Friday, April 23, 2010

CD Review - Ravish and Other Tales for the Stage

Another one from last year. Just after I wrote this I was surprised to find that a local dance group was putting on Wonderboy. Coincidence? It is about as close as Sleepytime Gorilla Museum will ever get to playing Fort Wayne and somehow I still managed to miss it.


Music for the stage, classical pieces written to accompany dancers as they do their thing, often runs the risk of being boring background music, second fiddle to the dancers. However the very kinetic nature of dance lends itself to more interesting, music that can stand on its own. Tchaikovsky’s Nutcracker and Stravinsky’s Rite of Spring come to mind as two excellent examples that lose little sans dancers.

So it was with much fear, trepidation, and hope that I approached Ravish and Other Tales for the Stage, music composed for modern dance companies by members of Sleepytime Gorilla Museum, a band that has managed to hold my attention for far longer than is rightly fair. Would these compositions fall flat or would they somehow manage to avoid the pitfalls of “stage music?” I’ll hold off of my answer to build antici…. pation.

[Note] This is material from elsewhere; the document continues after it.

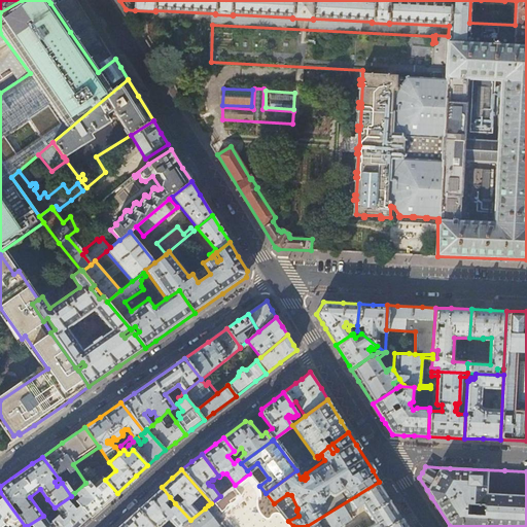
[(98,471),(85,483),(74,493),(79,498),(75,501),(90,518),(100,508),(117,493),(105,480),(98,471)]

The first, longest, and least successful section of songs comes from The Live Billboard Project. “The Good, The Bad and The Beautiful” is atmospheric with a low rumbling buzz of the bass harmonica with occasional shimmering guitar chords and a piano at the end which introduces the apprehensive main theme. Something is coming and it’s not friendly. “Ravish” is a bit more complete with the theme clashing against dissonant crashes of horns and piano and cello, an off-kilter rhythm that leaves no doubt that this was composed for a modern dance group. Two “auction” songs plus two other brief snippets remind me of Dave Thomas Americana projects, more setting a mood than leaving any kind of musical trail, but “A Living Billboard” is a quick favorite with a lumbering steady beat, stuttering violins, and an ominous, pensive melody that deliciously builds as a kind of cross between SGM and Book of Knots. The frightfully spooky “A Private Grace” uses a Tin Hat Trio-like sparseness in the orchestration that leads to many creepy moments in the first section before drunken circus horns enter to start a lilting waltz with affable ghouls and their glockenspiel tones. The Theremin soon adds its ghostly wail, a hollow ache for a life long past, making this dark and amazing song as comforting as it is disconcerting.

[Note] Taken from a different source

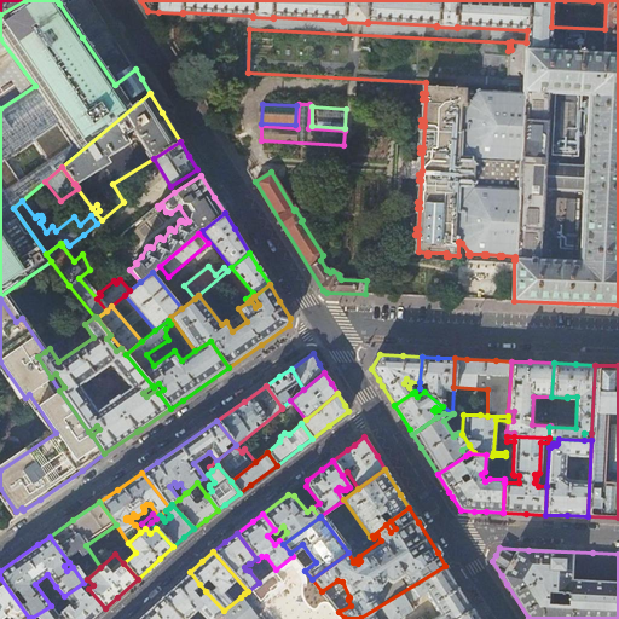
[(248,591),(244,594),(265,618),(345,618),(339,612),(322,591),(312,579),(305,571),(293,556),(276,570),(259,583),(248,591)]
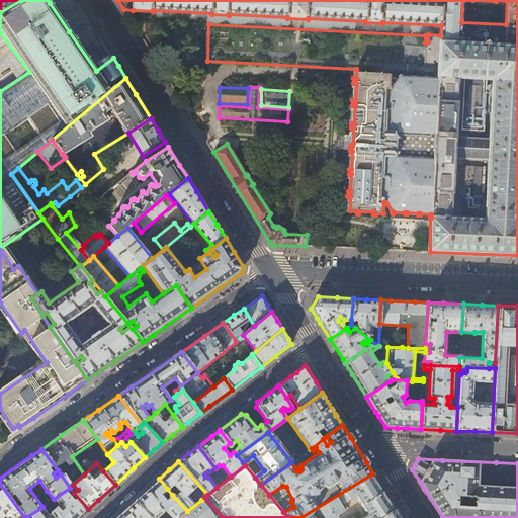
[(372,473),(301,517),(382,517),(396,510),(391,501),(384,492),(377,482),(375,478),(372,473)]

“Confession” is the lone track from Ame to Ame, though it definitely leaves one wanting more. Crisp and brittle strummed violin leads to a detuned plucked melody and a trumpet violin, which is a violin with a hearing horn embedded in it (like those old fashioned record players) that truly makes it sound like a cross between a violin and a trumpet. In addition to these instruments the husband and wife team of Carla Kihlstedt and Matthias Bossi round out this lonely song with charango, toy guitar, zither, bass harmonica, musical saw, glass and water.

Five selections from Wonderboy make the most consistent listening. “Portrait of a Lanscape” combines hints of Debussy with a smidgeon of Danny Elfman to create a somber yet light footed solo piano piece that moves into “Sticks and Paper”, a more minimalist composition built around a repeating figure on the piano. “The Aviary” is yet another miniature that packs a big punch. The piano weaves a nostalgic memory with slight violin backing, holding back until halfway through when the floodgates really open for a 1940s themed love song. “Small Wonder” is the chilling two minute childhood fantasy of a troubled child while “Sea of Stars” could be another Tin Hat Trio song with a steady beat led by the bass harmonica.

“Adam’s Misfortune”, from Heaven’s Radio, took awhile to get to me, opening as it does with a monk chorus in a giant cathedral, being soon joined by similar female vocals in a foreign tongue. An ambient sound collage of background noises soon enter, a kind of hazy memory, overcoming the piano to become a squeaking, pulsing white noise before subdued but tribal drums wash over the surf, leading the way back to the forlorn piano melody and choral vocals. If Eraserhead needed a new soundtrack Lynch would need to look no further than “Adam’s Misfortune”.

Ravish is hands down the best new music for stage that I’ve heard in a decade. It’s also the only new music for stage that I’ve heard in a decade. Anyone who likes the quieter, spookier works of Danny Elfman but thinks that the man may be a bit past his prime should give these forlorn melodic memories a welcome home in their collection.